**WORK INSTRUCTION**
In the data below, take the part that starts at the line containing "What are all" and runs to the end, and rewrite it with "categories" changed to "groups", keeping everything else the same. Give only that part, without the pictures.

**EXERCISE INPUT**
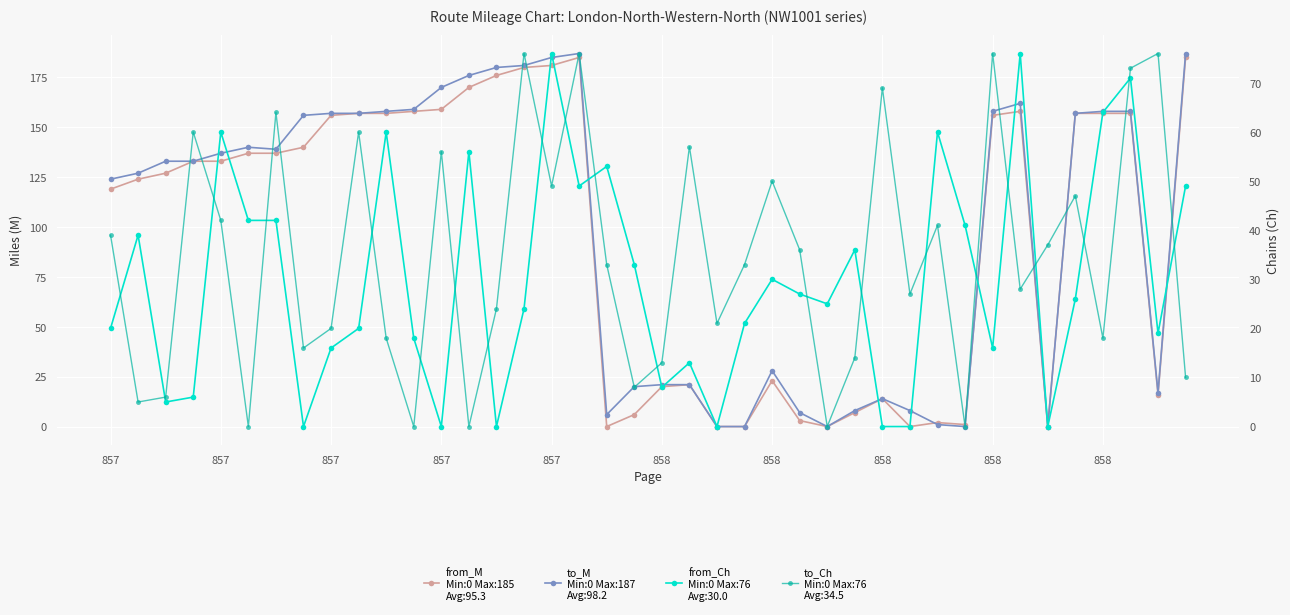

Is it true that from_M equals 119 at 857?

True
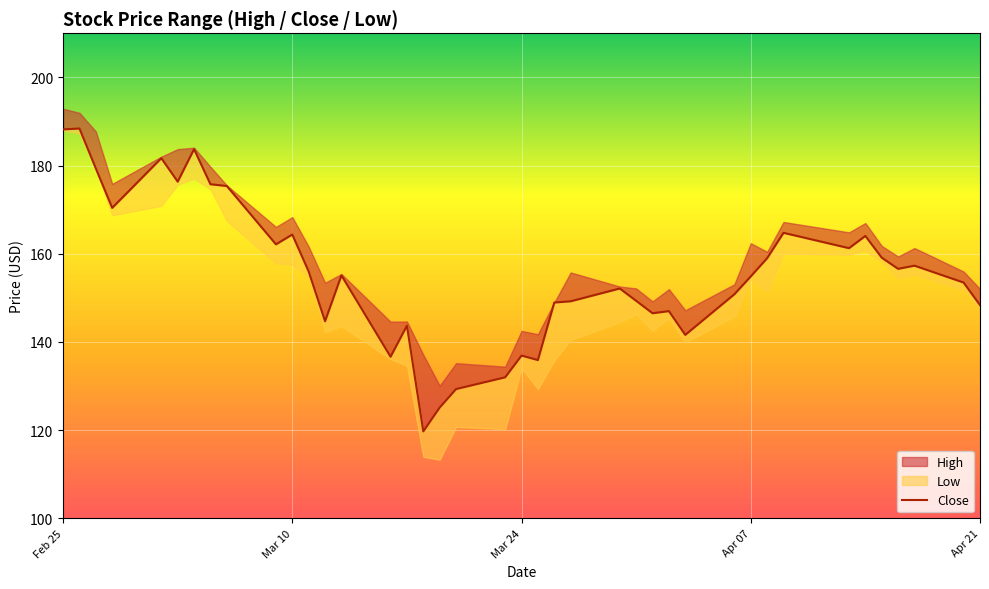

What is the smallest value displayed?

119.7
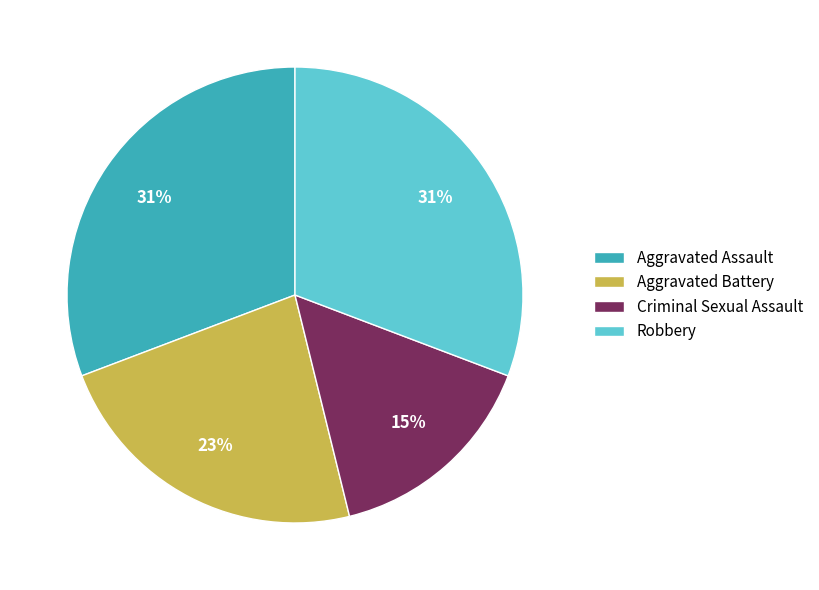

To the nearest percent, what portion does Criminal Sexual Assault represent?

15%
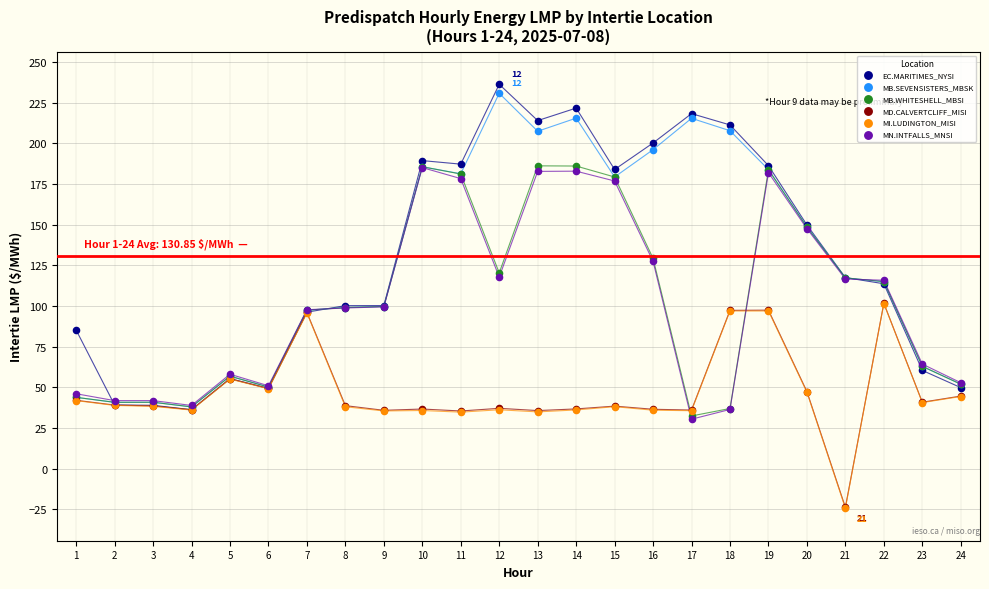

What are all the series names shown in the legend?

EC.MARITIMES_NYSI, MB.SEVENSISTERS_MBSK, MB.WHITESHELL_MBSI, MD.CALVERTCLIFF_MISI, MI.LUDINGTON_MISI, MN.INTFALLS_MNSI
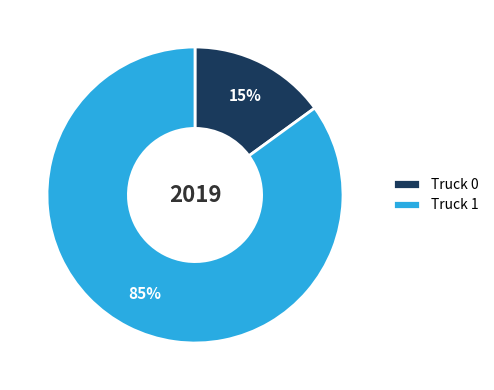

Rank the categories by value from lowest to highest.

Truck 0, Truck 1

**FINAL ANSWER**
What are all the series names shown in the legend?

EC.MARITIMES_NYSI, MB.SEVENSISTERS_MBSK, MB.WHITESHELL_MBSI, MD.CALVERTCLIFF_MISI, MI.LUDINGTON_MISI, MN.INTFALLS_MNSI

Rank the groups by value from lowest to highest.

Truck 0, Truck 1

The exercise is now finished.